BatchNorm Initialization

MeowLady · April 10, 2018, 3:03am

Recently I rebuild my caffe code with pytorch and got a much worse performance than original ones. Also I find the converge speed is slightly slower than before. When I check the initialization of model, I notice that in caffe’s BN(actually scale layer) layer parameter gamma is initialized with 1.0 while the default initialization in pytorch seems like random float numbers. In addition, when I initialize BN’s weight with 1.0 the training loss can drop faster. So I want to know what the default initialization is in pytorch’s BN layer. Anyone could please answer my question? Thanks a lot!

Regards
MeowLady

SimonW · April 10, 2018, 3:08am

It’s this https://github.com/pytorch/pytorch/blob/master/torch/nn/modules/batchnorm.py#L33-L39

w ~ U[0, 1]
b = 0

MeowLady · April 10, 2018, 3:16am

Wow, got it! Thanks a lot for your quick and accurate reply!

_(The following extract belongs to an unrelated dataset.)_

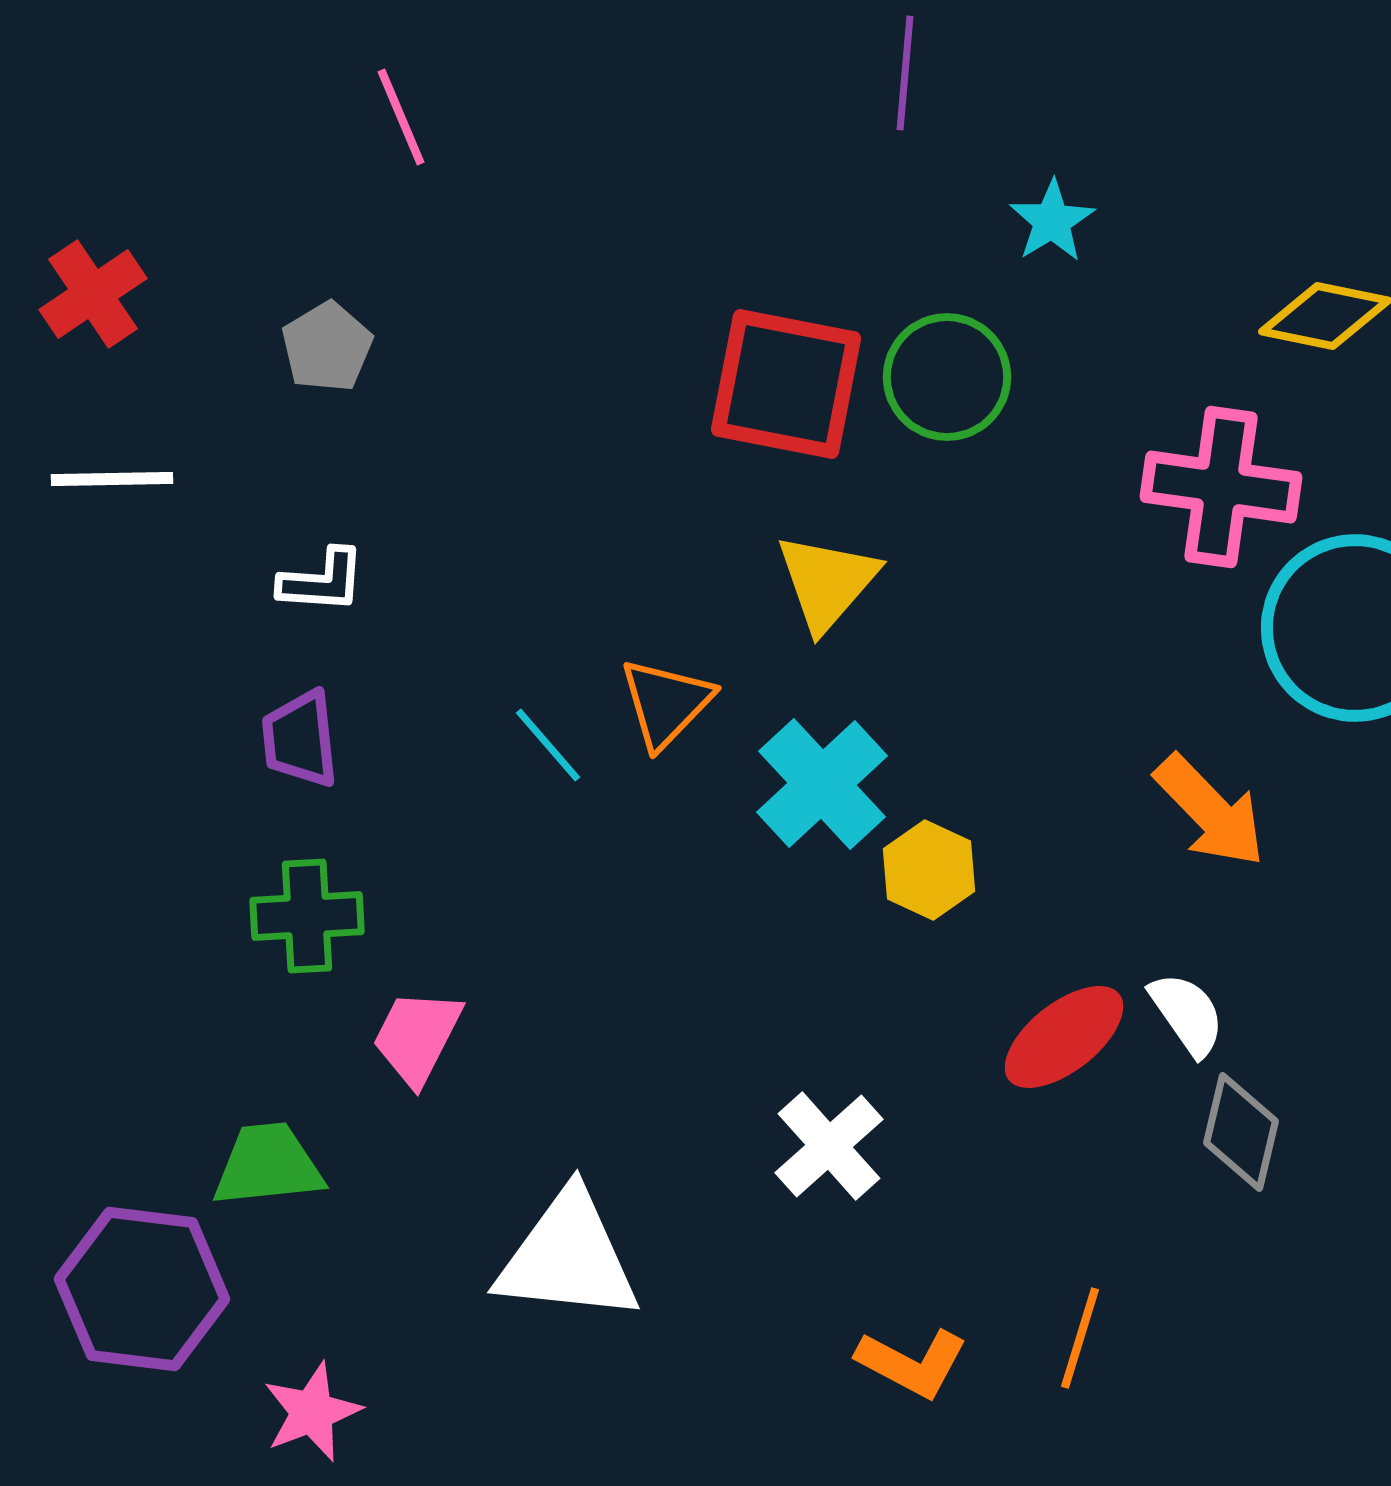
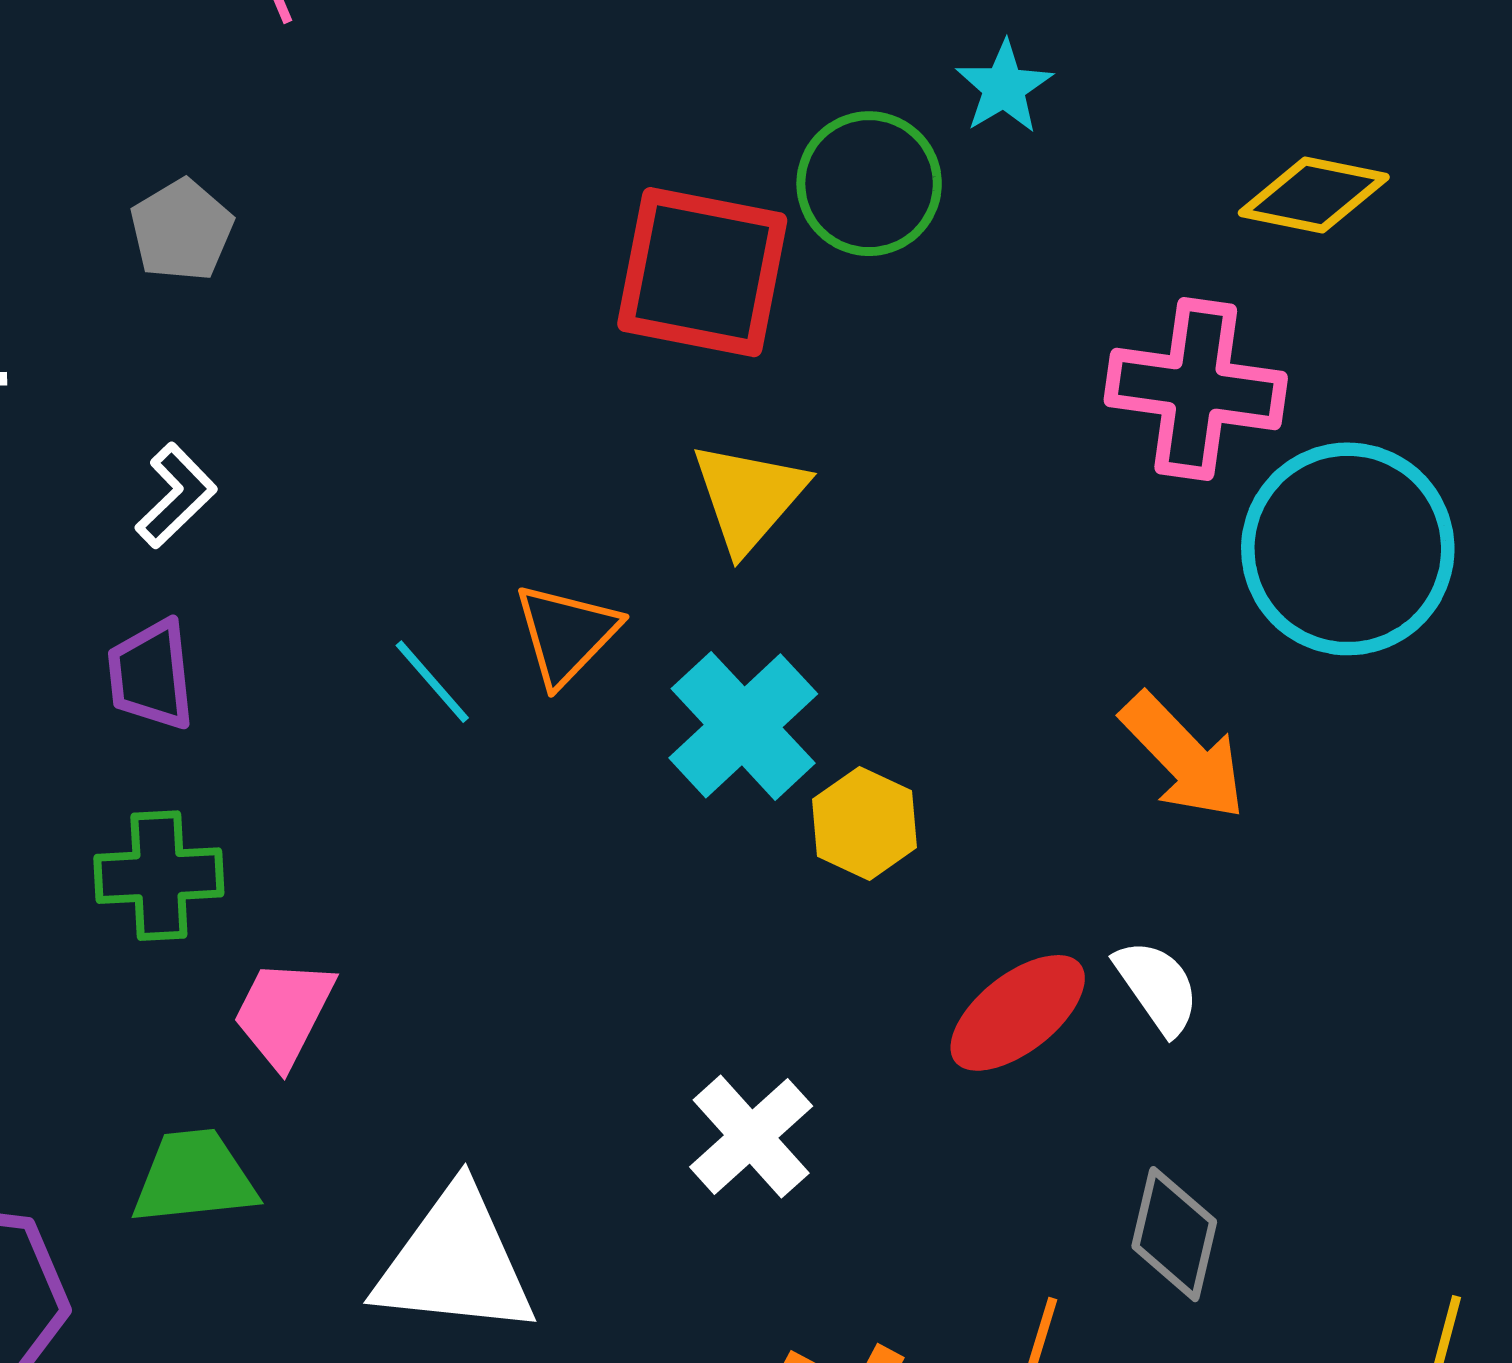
green circle: (947, 377) -> (869, 184), moved
white L-shape: (322, 581) -> (176, 496), turned -48
gray diamond: (1241, 1132) -> (1174, 1234), moved
green trapezoid: (268, 1165) -> (194, 1177), moved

r0mer0m · June 19, 2019, 9:44pm

I might be understanding something wrong but I also want to see how the weights and bias of Batchnorm are initialised. When looking at the source code I see the following in the __init__ for the default parameters:

            self.weight = Parameter(torch.Tensor(num_features))
            self.bias = Parameter(torch.Tensor(num_features))

However when I run torch.Tensor(num_features) on my computer I get some numbers <0 and >1. Even some nan for num_features. Am I doing something wrong or missing something?

Thanks!

ptrblck · June 20, 2019, 12:24am

You are right and torch.Tensor creates an uninitialized tensor, so you would have to make sure to properly initialize it afterwards.
For batchnorm layers, it is done in the reset_parameters() method.

r0mer0m · June 20, 2019, 6:25pm

Thank you very much @ptrblck, that makes a lot of sense!

But then it does not match with w ~ U[0, 1], does it? Looking into that function and init.ones_ the method fills weights with ones, not with weights following iid U[0, 1]. Therefore it is initialized with ones and not with iid U[0, 1].

ptrblck · June 20, 2019, 6:45pm

Yeah, you are right and I posted the implementation of the current master branch.
This PR was only merged recently, so that this new behavior is documented in the master docs.
Before that, you’ll see that the weights were initialized using a uniform distribution (line of code for 1.1.0).

Sorry for the confusion.

r0mer0m · June 20, 2019, 7:05pm

Yay! Thank you very much for the complete explanation and pointing to the doc, code and reference. It’s been extremely helpful.